In other instances, businesses don’t implement their consent management platform properly and end up engaging, often unwittingly, in privacy theater.

“A cookie preference notice pops up, making it look like you have a choice, but there’s nothing you can actually turn off – and that just goes back to the user experience,” Abousaleh said. “What message does it send?”

Value exchange, baby

But if there’s a message that the ad industry needs to receive, it’s that the partnership between privacy and marketing has to be tighter.

“It’s not as ironclad as it could be,” said Arielle Garcia, founder of ASG Solutions and UM Worldwide’s former chief privacy and responsibility officer.

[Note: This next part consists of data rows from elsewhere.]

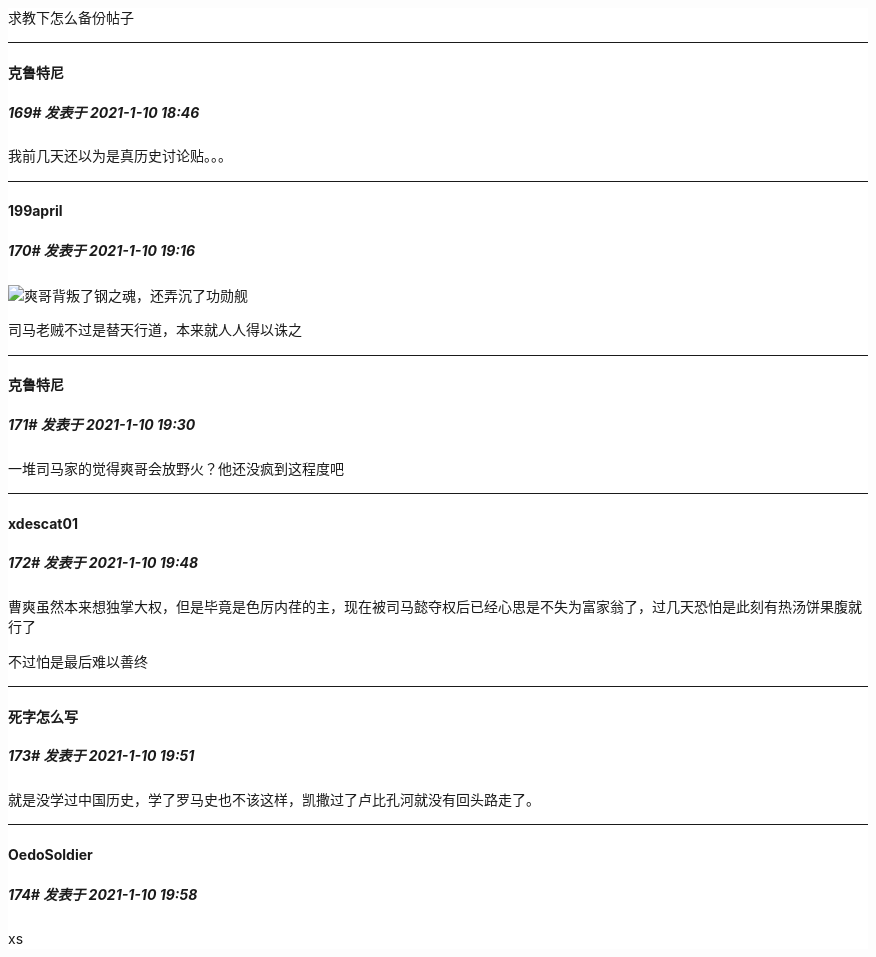
求教下怎么备份帖子


-----

####  克鲁特尼  
##### 169#       发表于 2021-1-10 18:46


我前几天还以为是真历史讨论贴。。。


-----

####  199april  
##### 170#       发表于 2021-1-10 19:16


<img src="https://static.saraba1st.com/image/smiley/face2017/129.png" referrerpolicy="no-referrer">爽哥背叛了钢之魂，还弄沉了功勋舰

司马老贼不过是替天行道，本来就人人得以诛之


-----

####  克鲁特尼  
##### 171#       发表于 2021-1-10 19:30


一堆司马家的觉得爽哥会放野火？他还没疯到这程度吧


-----

####  xdescat01  
##### 172#       发表于 2021-1-10 19:48


曹爽虽然本来想独掌大权，但是毕竟是色厉内荏的主，现在被司马懿夺权后已经心思是不失为富家翁了，过几天恐怕是此刻有热汤饼果腹就行了

不过怕是最后难以善终


-----

####  死字怎么写  
##### 173#       发表于 2021-1-10 19:51


就是没学过中国历史，学了罗马史也不该这样，凯撒过了卢比孔河就没有回头路走了。


-----

####  OedoSoldier  
##### 174#       发表于 2021-1-10 19:58


xs
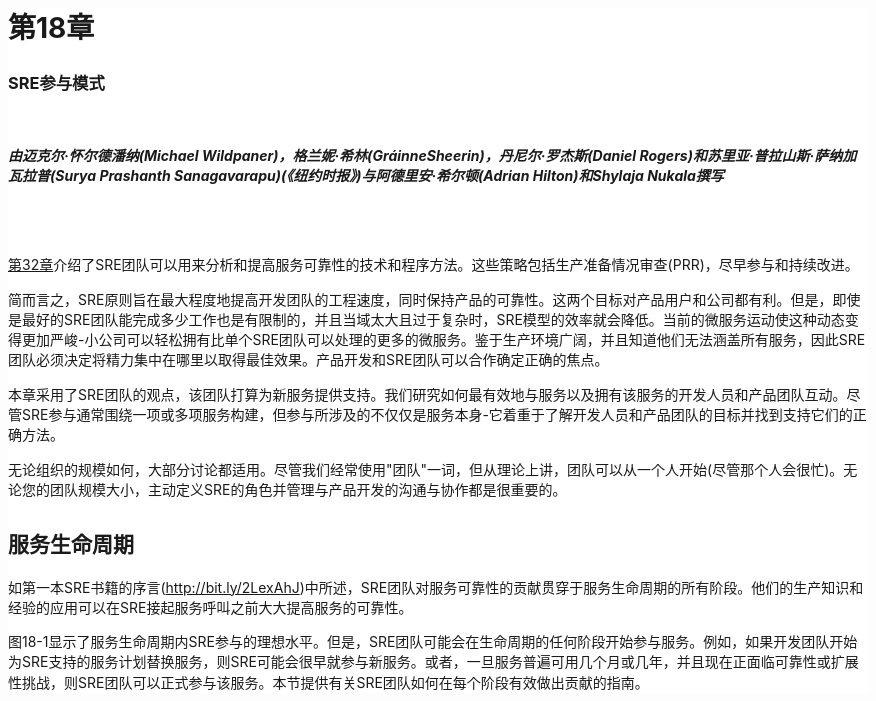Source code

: 

# **第18章**

### **SRE参与模式**

<br/>

***由迈克尔·怀尔德潘纳(Michael Wildpaner)，格兰妮·希林(GráinneSheerin)，丹尼尔·罗杰斯(Daniel Rogers)和苏里亚·普拉山斯·萨纳加瓦拉普(Surya Prashanth Sanagavarapu)(《纽约时报》)与阿德里安·希尔顿(Adrian Hilton)和Shylaja Nukala撰写***

<br/>
<br/>

[第32章](http://bit.ly/2Lc14wG)介绍了SRE团队可以用来分析和提高服务可靠性的技术和程序方法。这些策略包括生产准备情况审查(PRR)，尽早参与和持续改进。

简而言之，SRE原则旨在最大程度地提高开发团队的工程速度，同时保持产品的可靠性。这两个目标对产品用户和公司都有利。但是，即使是最好的SRE团队能完成多少工作也是有限制的，并且当域太大且过于复杂时，SRE模型的效率就会降低。当前的微服务运动使这种动态变得更加严峻-小公司可以轻松拥有比单个SRE团队可以处理的更多的微服务。鉴于生产环境广阔，并且知道他们无法涵盖所有服务，因此SRE团队必须决定将精力集中在哪里以取得最佳效果。产品开发和SRE团队可以合作确定正确的焦点。

本章采用了SRE团队的观点，该团队打算为新服务提供支持。我们研究如何最有效地与服务以及拥有该服务的开发人员和产品团队互动。尽管SRE参与通常围绕一项或多项服务构建，但参与所涉及的不仅仅是服务本身-它着重于了解开发人员和产品团队的目标并找到支持它们的正确方法。

无论组织的规模如何，大部分讨论都适用。尽管我们经常使用"团队"一词，但从理论上讲，团队可以从一个人开始(尽管那个人会很忙)。无论您的团队规模大小，主动定义SRE的角色并管理与产品开发的沟通与协作都是很重要的。

## **服务生命周期**

如第一本SRE书籍的序言(http://bit.ly/2LexAhJ)中所述，SRE团队对服务可靠性的贡献贯穿于服务生命周期的所有阶段。他们的生产知识和经验的应用可以在SRE接起服务呼叫之前大大提高服务的可靠性。

图18-1显示了服务生命周期内SRE参与的理想水平。但是，SRE团队可能会在生命周期的任何阶段开始参与服务。例如，如果开发团队开始为SRE支持的服务计划替换服务，则SRE可能会很早就参与新服务。或者，一旦服务普遍可用几个月或几年，并且现在正面临可靠性或扩展性挑战，则SRE团队可以正式参与该服务。本节提供有关SRE团队如何在每个阶段有效做出贡献的指南。
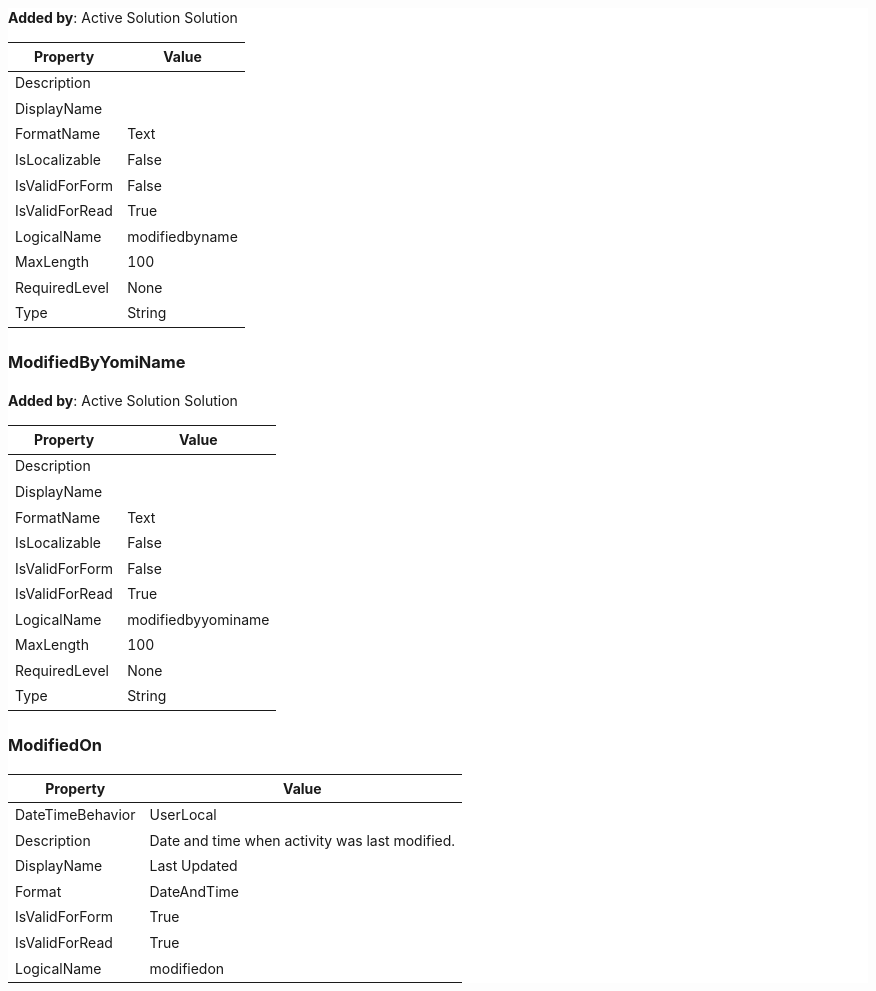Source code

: **Added by**: Active Solution Solution

|Property|Value|
|--------|-----|
|Description||
|DisplayName||
|FormatName|Text|
|IsLocalizable|False|
|IsValidForForm|False|
|IsValidForRead|True|
|LogicalName|modifiedbyname|
|MaxLength|100|
|RequiredLevel|None|
|Type|String|


### <a name="BKMK_ModifiedByYomiName"></a> ModifiedByYomiName

**Added by**: Active Solution Solution

|Property|Value|
|--------|-----|
|Description||
|DisplayName||
|FormatName|Text|
|IsLocalizable|False|
|IsValidForForm|False|
|IsValidForRead|True|
|LogicalName|modifiedbyyominame|
|MaxLength|100|
|RequiredLevel|None|
|Type|String|


### <a name="BKMK_ModifiedOn"></a> ModifiedOn

|Property|Value|
|--------|-----|
|DateTimeBehavior|UserLocal|
|Description|Date and time when activity was last modified.|
|DisplayName|Last Updated|
|Format|DateAndTime|
|IsValidForForm|True|
|IsValidForRead|True|
|LogicalName|modifiedon|
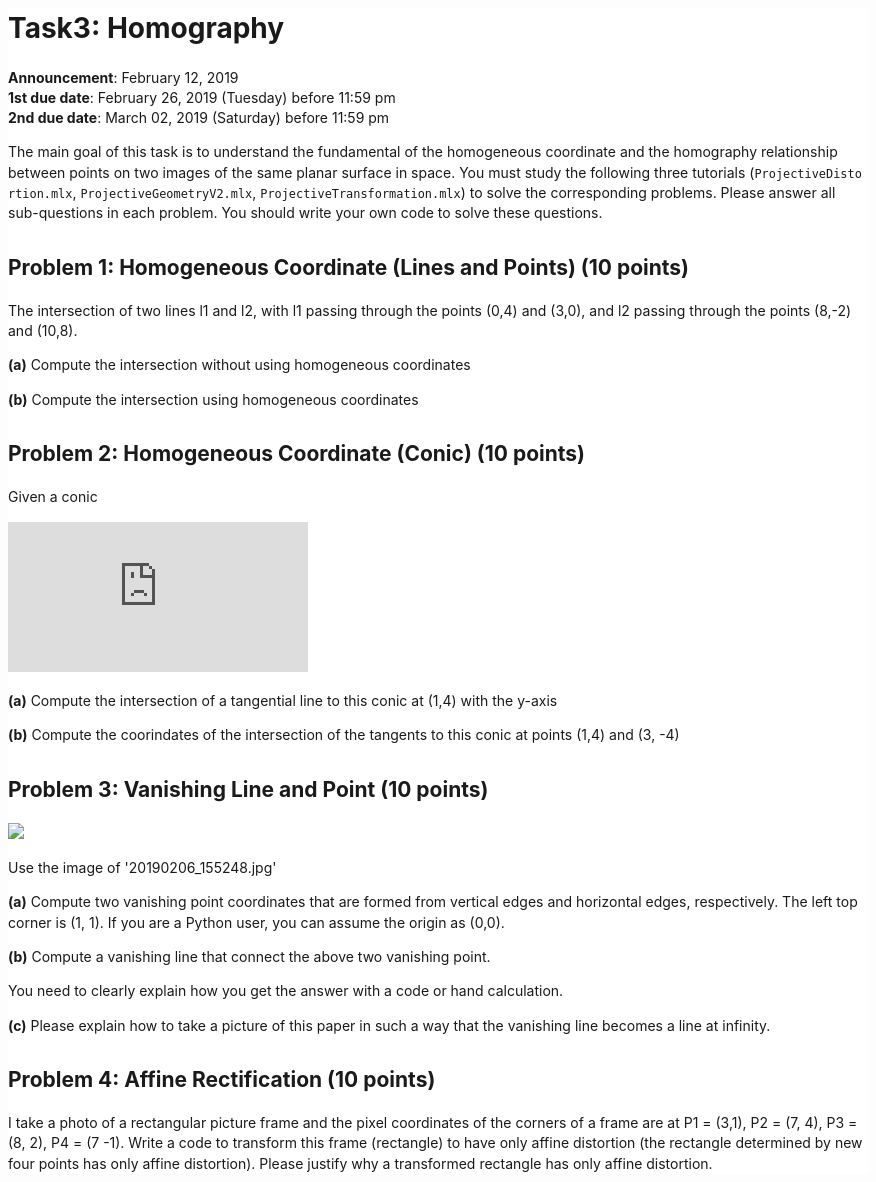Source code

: # Task3: Homography

**Announcement**: February 12, 2019  
**1st due date**: February 26, 2019 (Tuesday) before 11:59 pm  
**2nd due date**: March 02, 2019 (Saturday) before 11:59 pm  

The main goal of this task is to understand the fundamental of the homogeneous coordinate and the homography relationship between points on two images of the same planar surface in space. You must study the following three tutorials (`ProjectiveDistortion.mlx`, `ProjectiveGeometryV2.mlx`, `ProjectiveTransformation.mlx`) to solve the corresponding problems. Please answer all sub-questions in each problem. You should write your own code to solve these questions. 

## Problem 1: Homogeneous Coordinate (Lines and Points) (10 points)
The intersection of two lines l1 and l2, with l1 passing through the points (0,4) and (3,0), and l2 passing through the points (8,-2) and (10,8). 

**(a)** Compute the intersection without using homogeneous coordinates 

**(b)** Compute the intersection using homogeneous coordinates

## Problem 2: Homogeneous Coordinate (Conic) (10 points)
Given a conic 

![](https://latex.codecogs.com/gif.latex?x%5E2%20&plus;%20y%5E2%20&plus;%204x%20&plus;%202y%20-%2029%20%3D0)

**(a)** Compute the intersection of a tangential line to this conic at (1,4) with the y-axis

**(b)** Compute the coorindates of the intersection of the tangents to this conic at points (1,4) and (3, -4)

## Problem 3: Vanishing Line and Point (10 points)

![](20190206_155248.jpg)

Use the image of '20190206_155248.jpg'

**(a)** Compute two vanishing point coordinates that are formed from vertical edges and horizontal edges, respectively. The left top corner is (1, 1). If you are a Python user, you can assume the origin as (0,0).

**(b)** Compute a vanishing line that connect the above two vanishing point. 

You need to clearly explain how you get the answer with a code or hand calculation.  

**(c)** Please explain how to take a picture of this paper in such a way that the vanishing line becomes a line at infinity. 

## Problem 4: Affine Rectification (10 points)
I take a photo of a rectangular picture frame and the pixel coordinates of the corners of a frame are at P1 = (3,1), P2 = (7, 4), P3 = (8, 2), P4 = (7 -1). Write a code to transform this frame (rectangle) to have only affine distortion (the rectangle determined by new four points has only affine distortion). Please justify why a transformed rectangle has only affine distortion.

There’s the perception among marketers that because there are so many privacy solutions and tools cropping up – which, to be fair, are much needed – from consent management platforms to the IAB Tech Lab’s Global Privacy Platform, that privacy is taken care of or being “handled” by someone else, Garcia said.

But a lot of brands aren’t “living and breathing the privacy dialogue and evolution day in and day out,” she said.

Which is why it’s important for brands to collaborate more closely with partners in the privacy space, involve themselves in the privacy conversation and consider how privacy impacts (and can improve) their relationship with consumers.

“In true industry fashion,” Garcia said, “we’ve done a lot of work around technical standards for orchestrating and conveying preferences to mitigate disruption to data collection and use – and yet the core issue here around creating a fair value exchange for people and making them feel like they understand and have control over how their data is used seems to be a bit of an afterthought.”

But when the industry – as in all the different stakeholders – gets better at creating and communicating the value exchange and giving people meaningful choice, she said, “the more poised we are to achieve true durability.”

With this caveat, however: You can purchase the right technology, but it won’t matter if you don’t use it correctly.

Some companies, for example, feel that their job is done simply by virtue of having bought a consent management platform, said Linda Thielová, OneTrust’s data protection officer and head of its Privacy Centre of Excellence.

If they don’t implement the technology properly, however, Thielová said, “they’re literally just shooting themselves in the foot.”